Grâce au dispositif minimal, les partenaires élargissent l’accès communautaire à l’assainissement. Au moins 492 toilettes ont été construites à Mogadiscio et 704 autres à Baidoa en mai 2022, et au moins 50 000 personnes ont bénéficié de ces installations sanitaires améliorées. En outre, des comités communautaires d’assainissement ont été créés pour assurer la durabilité et l’appropriation par la communauté des installations sanitaires nouvellement créées.

Le camp informel de Daynile à Mogadiscio accueille actuellement des milliers de personnes déplacées par la grave sécheresse.
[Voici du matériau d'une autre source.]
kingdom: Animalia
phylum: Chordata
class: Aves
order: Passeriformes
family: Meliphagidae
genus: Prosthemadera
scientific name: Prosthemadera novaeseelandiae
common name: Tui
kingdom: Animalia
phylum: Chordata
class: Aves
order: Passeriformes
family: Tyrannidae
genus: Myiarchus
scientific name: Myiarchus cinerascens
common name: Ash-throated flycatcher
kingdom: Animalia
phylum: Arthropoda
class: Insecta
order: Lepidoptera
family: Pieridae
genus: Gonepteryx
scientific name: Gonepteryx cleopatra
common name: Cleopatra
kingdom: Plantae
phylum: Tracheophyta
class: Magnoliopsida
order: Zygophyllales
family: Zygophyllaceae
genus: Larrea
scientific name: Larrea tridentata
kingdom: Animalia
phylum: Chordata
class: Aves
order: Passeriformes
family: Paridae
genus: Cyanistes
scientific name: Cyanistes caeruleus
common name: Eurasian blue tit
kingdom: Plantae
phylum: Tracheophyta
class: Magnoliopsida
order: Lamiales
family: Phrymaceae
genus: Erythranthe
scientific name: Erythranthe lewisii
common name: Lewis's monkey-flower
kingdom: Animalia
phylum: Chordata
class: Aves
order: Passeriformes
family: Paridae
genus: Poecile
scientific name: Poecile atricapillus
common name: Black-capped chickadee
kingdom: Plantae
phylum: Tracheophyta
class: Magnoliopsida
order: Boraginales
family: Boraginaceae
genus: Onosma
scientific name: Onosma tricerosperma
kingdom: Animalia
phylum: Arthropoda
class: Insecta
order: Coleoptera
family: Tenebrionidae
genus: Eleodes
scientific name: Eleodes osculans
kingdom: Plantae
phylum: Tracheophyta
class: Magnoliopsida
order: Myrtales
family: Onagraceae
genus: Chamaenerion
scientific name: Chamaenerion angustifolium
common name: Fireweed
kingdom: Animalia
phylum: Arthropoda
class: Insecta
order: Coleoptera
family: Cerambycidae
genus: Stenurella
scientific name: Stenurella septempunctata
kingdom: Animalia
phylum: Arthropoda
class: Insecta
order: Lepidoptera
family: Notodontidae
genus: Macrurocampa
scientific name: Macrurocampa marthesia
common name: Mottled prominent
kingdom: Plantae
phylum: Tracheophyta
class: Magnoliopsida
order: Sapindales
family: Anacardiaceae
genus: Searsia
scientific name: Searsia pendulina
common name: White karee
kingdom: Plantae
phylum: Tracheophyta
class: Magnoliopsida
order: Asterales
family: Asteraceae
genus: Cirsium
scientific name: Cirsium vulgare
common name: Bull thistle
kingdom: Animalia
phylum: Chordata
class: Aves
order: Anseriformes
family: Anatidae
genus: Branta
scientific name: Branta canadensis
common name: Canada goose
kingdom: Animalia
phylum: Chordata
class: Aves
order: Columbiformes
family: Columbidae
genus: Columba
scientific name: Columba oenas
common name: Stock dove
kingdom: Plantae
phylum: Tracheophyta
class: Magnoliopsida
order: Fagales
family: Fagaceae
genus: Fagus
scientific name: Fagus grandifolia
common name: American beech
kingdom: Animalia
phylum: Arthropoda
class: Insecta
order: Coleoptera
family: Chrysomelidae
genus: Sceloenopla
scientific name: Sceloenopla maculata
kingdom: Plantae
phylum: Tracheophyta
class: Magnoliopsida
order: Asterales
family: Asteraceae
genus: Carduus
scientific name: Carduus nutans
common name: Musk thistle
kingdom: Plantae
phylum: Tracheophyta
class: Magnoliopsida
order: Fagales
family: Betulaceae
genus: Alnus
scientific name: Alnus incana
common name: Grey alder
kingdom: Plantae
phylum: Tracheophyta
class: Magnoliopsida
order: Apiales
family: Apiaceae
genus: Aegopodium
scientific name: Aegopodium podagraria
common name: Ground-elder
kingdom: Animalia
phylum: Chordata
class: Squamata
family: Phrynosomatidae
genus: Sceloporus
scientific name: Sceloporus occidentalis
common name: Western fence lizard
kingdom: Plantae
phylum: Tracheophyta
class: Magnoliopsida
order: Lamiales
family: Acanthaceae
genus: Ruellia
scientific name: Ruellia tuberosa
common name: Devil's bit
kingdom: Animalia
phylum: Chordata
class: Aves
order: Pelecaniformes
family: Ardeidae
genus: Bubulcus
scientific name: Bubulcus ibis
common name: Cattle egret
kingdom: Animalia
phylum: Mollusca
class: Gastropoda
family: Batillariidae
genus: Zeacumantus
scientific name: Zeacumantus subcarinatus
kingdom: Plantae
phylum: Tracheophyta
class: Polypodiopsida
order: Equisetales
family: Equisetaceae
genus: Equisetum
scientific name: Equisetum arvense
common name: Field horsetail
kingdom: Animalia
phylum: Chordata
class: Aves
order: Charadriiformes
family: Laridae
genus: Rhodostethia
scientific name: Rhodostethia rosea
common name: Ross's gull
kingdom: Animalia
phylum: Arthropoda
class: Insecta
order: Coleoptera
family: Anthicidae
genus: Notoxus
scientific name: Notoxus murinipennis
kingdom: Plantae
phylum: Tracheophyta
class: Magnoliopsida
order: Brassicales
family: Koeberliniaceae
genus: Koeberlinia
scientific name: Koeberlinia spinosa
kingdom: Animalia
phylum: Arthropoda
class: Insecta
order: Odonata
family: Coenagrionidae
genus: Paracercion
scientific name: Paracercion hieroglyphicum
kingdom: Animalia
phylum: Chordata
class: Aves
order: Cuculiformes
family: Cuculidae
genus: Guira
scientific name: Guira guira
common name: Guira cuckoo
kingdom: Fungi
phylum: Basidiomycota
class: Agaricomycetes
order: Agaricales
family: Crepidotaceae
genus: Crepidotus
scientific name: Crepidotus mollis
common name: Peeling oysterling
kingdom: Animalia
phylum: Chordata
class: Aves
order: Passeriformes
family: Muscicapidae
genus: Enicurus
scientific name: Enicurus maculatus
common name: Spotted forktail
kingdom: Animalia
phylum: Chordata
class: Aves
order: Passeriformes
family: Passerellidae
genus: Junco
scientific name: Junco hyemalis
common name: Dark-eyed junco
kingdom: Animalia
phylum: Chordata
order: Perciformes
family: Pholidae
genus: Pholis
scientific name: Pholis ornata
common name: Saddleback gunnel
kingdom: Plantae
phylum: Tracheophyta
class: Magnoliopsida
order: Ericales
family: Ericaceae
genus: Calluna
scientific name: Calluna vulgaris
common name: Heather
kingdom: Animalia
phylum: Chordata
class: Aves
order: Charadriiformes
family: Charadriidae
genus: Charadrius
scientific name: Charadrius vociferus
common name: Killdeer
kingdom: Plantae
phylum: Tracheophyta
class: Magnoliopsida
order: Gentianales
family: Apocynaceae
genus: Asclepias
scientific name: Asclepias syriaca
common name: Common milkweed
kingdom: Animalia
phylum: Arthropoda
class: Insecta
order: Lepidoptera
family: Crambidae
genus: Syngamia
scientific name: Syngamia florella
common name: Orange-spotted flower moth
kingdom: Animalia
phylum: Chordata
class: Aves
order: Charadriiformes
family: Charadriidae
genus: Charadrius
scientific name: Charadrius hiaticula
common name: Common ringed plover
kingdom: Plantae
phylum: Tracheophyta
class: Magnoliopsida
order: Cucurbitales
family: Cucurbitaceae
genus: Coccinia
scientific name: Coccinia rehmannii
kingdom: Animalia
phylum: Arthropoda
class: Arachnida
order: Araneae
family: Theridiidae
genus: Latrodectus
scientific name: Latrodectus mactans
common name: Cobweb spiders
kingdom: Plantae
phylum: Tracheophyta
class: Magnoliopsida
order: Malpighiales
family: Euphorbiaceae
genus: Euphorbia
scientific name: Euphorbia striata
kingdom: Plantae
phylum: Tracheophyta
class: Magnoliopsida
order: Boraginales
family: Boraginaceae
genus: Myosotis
Photo : OIM/Ismail Sailéad Osman

« Maintenant que les toilettes ont été construites, ma famille et la communauté se sentent protégées contre les maladies et autres menaces », déclare Naima. Pendant leur séjour à Baidoa, Ardo et sa famille ont reçu des kits d’hygiène.

« Nous distribuons des kits d’hygiène, comprenant des seaux, des jerrycans, des comprimés de purification d’eau, du savon et des serviettes hygiéniques », explique Baidoa Ahmed Abdulkadir, membre du personnel de l’OIM.

Ces kits d’hygiène assurent une bonne hygiène et renforcent la dignité des personnes malgré les circonstances difficiles dans lesquelles elles vivent, en particulier pour les femmes et les filles.

Grâce au dispositif de réponse minimum, l’OIM et ses partenaires ont fourni une assistance vitale à plus de 27 000 personnes depuis mai 2022 et espèrent en atteindre 10 000 autres avant la fin de cette année.

Le projet MRP est rendu possible grâce à un généreux financement du Foreign, Commonwealth & Bureau de développement du Royaume-Uni. L’Union européenne et le Bureau d’aide humanitaire (BHA) de l’USAID contribuent également au projet.